*Exercise goal*. Return each entry word for word, without its pictures.
##### Exercise materials
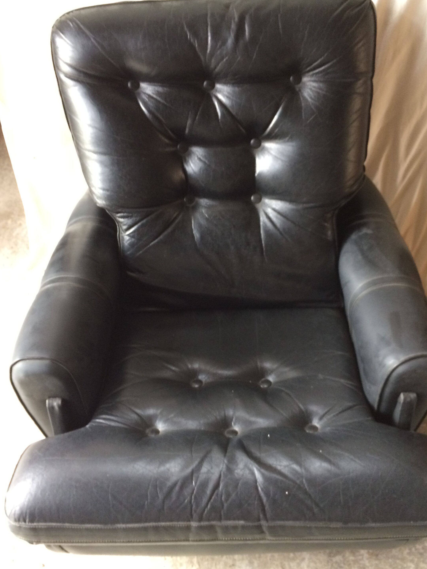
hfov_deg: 42.9
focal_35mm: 33
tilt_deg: -47.6
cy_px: 280
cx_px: 232
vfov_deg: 55.4
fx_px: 543
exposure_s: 1/33
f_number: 2.2
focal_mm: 4.15
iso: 250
##########
*Result below*.
hfov_deg: 42.9
focal_35mm: 33
tilt_deg: -47.6
cy_px: 280
cx_px: 232
vfov_deg: 55.4
fx_px: 543
exposure_s: 1/33
f_number: 2.2
focal_mm: 4.15
iso: 250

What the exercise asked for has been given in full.